2 - Se os documentos particulares lavrados fora de Portugal estiverem legalizados por funcionário público estrangeiro, a legalização carece de valor enquanto se não obtiverem os reconhecimentos exigidos no número anterior”. [...]

É ponto assente que os documentos não se encontram legalizados. Mas, como se explicou de forma clara no Acórdão recorrido, o facto de os documentos não se encontrarem legalizados, nos termos do artigo 440.º do CPC, não significa que eles sejam destituídos de força probatória.

Como também se afirmou no Acórdão recorrido, o facto de as requeridas / ora recorrentes contestarem de forma genérica o valor dos documentos não cria, sem mais, uma situação de fundadas dúvidas quanto à sua autenticidade de forma a que se torne exigível a sua legalização, nem tão-pouco impede o Tribunal de lhes atribuir valor probatório.

A alegada impugnação da genuinidade dos documentos por parte das requeridas, contida nas suas contra-alegações de apelação, residiu, essencialmente, no seguinte:

RRR) (…) nos termos do previsto no número 2, do artigo 444º, do Código de Processo Civil, por se tratarem de documentos particulares e constituir este um momento admissível, as recorridas impugnam os documentos juntos pelo recorrente, na sua alegação, com os números 1 e 2.

SSS) Desta forma, nos termos do previsto no artigo 374º, do Código Civil impugna-se a letra e assinatura dos documentos em questão, e a exatidão da reprodução mecânica daqueles dessa forma apresentados, bem como o teor de todos eles bem como o alcance que se pretende extrair dos seus conteúdos”.

Apesar de nestas alegações se reproduzirem os termos do n.º 1 do artigo 444.º do CPC – ou, porventura, por isso mesmo –, elas não tiveram a virtualidade de criar no Tribunal fundadas dúvidas sobre a autenticidade do documento.
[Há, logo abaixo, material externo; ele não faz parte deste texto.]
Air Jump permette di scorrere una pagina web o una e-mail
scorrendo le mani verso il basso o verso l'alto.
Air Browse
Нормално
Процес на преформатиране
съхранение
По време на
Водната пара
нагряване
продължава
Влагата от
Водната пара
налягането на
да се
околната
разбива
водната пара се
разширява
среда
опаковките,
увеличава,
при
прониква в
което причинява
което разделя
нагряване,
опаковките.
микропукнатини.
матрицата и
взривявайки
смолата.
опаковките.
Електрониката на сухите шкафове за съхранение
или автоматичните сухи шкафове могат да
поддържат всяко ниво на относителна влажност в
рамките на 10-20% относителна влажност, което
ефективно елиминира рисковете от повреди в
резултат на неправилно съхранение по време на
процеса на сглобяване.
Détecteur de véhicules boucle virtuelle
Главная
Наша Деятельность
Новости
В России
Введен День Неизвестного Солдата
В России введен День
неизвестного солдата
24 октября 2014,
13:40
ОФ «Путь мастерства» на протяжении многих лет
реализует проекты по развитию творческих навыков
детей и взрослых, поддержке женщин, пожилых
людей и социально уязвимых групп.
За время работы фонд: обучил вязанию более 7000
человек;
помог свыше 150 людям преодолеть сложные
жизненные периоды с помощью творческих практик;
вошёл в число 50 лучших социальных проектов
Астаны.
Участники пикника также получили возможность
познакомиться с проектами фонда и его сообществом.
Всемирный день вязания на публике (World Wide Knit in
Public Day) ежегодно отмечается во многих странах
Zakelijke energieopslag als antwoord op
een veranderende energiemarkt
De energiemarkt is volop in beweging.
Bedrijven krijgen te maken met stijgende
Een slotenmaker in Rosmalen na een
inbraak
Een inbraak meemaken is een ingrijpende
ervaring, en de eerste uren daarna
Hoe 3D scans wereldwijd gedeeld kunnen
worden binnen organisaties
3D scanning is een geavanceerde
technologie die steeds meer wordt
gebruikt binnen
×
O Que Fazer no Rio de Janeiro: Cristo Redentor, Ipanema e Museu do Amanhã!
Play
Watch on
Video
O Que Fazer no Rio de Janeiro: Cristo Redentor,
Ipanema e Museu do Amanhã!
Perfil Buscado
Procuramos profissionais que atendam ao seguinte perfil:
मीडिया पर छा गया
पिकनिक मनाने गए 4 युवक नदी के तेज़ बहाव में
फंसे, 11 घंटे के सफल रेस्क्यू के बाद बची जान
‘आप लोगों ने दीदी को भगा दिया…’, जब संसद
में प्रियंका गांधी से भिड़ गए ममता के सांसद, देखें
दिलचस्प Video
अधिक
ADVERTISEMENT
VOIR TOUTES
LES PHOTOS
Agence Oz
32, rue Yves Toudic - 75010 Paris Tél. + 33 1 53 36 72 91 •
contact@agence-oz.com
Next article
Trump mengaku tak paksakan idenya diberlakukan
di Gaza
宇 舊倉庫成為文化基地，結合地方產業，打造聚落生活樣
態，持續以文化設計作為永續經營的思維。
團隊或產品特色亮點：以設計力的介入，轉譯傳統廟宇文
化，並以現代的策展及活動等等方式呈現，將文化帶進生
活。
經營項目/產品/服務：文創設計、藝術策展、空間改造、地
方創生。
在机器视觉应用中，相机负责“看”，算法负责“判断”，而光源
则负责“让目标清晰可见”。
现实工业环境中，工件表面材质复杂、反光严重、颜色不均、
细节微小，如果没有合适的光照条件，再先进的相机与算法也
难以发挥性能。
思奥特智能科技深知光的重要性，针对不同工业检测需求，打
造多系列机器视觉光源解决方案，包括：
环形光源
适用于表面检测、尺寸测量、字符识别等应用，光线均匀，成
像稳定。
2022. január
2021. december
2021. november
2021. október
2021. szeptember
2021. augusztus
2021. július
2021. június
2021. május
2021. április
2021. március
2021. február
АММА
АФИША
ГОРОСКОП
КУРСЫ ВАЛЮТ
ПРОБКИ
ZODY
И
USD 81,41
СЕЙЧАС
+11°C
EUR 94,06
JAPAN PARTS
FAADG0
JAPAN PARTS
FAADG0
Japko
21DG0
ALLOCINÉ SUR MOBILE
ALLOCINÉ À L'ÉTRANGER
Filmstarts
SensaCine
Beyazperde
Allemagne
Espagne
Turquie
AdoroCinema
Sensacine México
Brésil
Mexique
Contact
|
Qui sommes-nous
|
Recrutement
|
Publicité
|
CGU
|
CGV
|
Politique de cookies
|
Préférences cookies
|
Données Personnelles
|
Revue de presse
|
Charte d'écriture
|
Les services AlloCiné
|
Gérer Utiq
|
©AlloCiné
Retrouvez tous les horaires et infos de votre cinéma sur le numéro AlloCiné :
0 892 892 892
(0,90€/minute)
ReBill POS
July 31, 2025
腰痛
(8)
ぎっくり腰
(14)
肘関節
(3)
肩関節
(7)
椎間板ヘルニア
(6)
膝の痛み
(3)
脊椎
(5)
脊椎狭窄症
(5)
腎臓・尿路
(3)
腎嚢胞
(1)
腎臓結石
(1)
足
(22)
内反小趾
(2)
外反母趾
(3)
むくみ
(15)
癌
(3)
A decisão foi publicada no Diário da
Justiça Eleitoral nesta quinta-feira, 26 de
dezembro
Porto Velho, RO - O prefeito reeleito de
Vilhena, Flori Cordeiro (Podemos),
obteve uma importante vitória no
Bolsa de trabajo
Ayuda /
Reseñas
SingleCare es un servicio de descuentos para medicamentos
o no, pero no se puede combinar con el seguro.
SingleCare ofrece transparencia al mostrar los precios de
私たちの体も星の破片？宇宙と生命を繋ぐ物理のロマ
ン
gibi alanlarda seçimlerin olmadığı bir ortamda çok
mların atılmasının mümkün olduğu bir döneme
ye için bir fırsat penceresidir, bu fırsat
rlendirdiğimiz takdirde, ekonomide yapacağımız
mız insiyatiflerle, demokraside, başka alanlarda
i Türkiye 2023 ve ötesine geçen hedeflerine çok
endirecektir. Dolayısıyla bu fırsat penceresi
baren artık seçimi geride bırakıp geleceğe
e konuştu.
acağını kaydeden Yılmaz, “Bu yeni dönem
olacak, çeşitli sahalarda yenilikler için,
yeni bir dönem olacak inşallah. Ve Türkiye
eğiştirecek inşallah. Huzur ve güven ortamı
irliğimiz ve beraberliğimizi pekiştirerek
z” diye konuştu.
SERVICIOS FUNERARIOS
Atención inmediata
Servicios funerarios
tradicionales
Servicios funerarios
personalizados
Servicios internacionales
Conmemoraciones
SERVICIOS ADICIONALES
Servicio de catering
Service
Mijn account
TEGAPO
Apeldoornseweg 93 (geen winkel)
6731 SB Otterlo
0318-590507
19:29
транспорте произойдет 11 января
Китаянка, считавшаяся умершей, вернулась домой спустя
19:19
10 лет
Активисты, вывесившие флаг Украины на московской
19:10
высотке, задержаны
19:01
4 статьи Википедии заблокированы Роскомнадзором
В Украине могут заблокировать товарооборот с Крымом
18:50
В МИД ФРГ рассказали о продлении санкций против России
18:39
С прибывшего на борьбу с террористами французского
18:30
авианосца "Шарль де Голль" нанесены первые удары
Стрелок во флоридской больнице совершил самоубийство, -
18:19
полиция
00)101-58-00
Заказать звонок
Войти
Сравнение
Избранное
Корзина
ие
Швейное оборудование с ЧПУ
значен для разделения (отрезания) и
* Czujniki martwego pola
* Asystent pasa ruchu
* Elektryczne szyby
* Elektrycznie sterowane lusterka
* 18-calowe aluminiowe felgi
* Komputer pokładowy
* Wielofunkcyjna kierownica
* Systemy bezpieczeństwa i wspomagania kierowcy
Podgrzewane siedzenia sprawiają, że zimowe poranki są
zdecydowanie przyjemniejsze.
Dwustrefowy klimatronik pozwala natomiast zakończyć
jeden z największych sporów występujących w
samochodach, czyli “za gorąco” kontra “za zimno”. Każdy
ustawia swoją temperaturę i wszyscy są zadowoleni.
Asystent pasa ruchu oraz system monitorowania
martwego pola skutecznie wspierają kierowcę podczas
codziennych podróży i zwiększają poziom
Relativamente ao valor ou significado que o Tribunal recorrido atribui aos documentos, deve recordar-se que, no âmbito da decisão sobre a matéria de facto, vigoram as seguintes regras: quanto aos factos que estão admitidos por acordo, provados por documentos ou por confissão reduzida a escrito, o juiz está sujeito a essa prova vinculada; quanto aos demais factos necessitados de prova, vigora o princípio da livre apreciação do juiz das restantes provas legalmente admissíveis (cfr. artigos 607.º, n.ºs 4 e 5, do CPC), sem prejuízo da relevância dos factos que não carecem de alegação ou de prova (cfr. artigo 412.º do CPC).

Note-se que a prova por documentos sem valor probatório pleno é um dos casos de prova não vinculada, ou seja, sujeita à livre apreciação do juiz. [---]

Significa isto, por outras palavras, que o problema do ónus da prova, no seu segundo momento, se põe apenas quando se verifique falta ou insuficiência de prova.

Sucede que, como se viu, o Tribunal recorrido deu como demonstrada a veracidade do documento, independentemente da prova do requerido.

Chegados aqui, resta concluir que o Tribunal recorrido procedeu à avaliação dos meios de prova sujeitos à sua livre apreciação e decidiu em atenção à prova produzida, na sua globalidade [---].

Segundo o princípio da livre apreciação das provas, “o que torna provado um facto é a íntima convicção do juiz, gerada em face do material probatório trazido ao processo (bem como da conduta processual das partes) e de acordo com a sua experiência de vida e conhecimento dos homens; não a pura e simples observância de certas formas legalmente prescritas. O que decide é a verdade material e não a verdade formal [Cfr. Manuel de Andrade, Noções elementares de processo civil, [Coimbra, Coimbra Editora, 1979,], p. 384.].

A convicção atingida através destes meios de prova pelo Tribunal não é, justificadamente, objecto de sindicância, a não ser quando ocorra a violação de normas legais no que a estas provas respeita, nos termos do artigo 607.º, n.º 5, do CPC, em particular, no caso de recurso de revista, do artigo 674.º, n.º 3, do CPC.

O Supremo Tribunal de Justiça não pode nem deve, assim, intervir neste conspecto."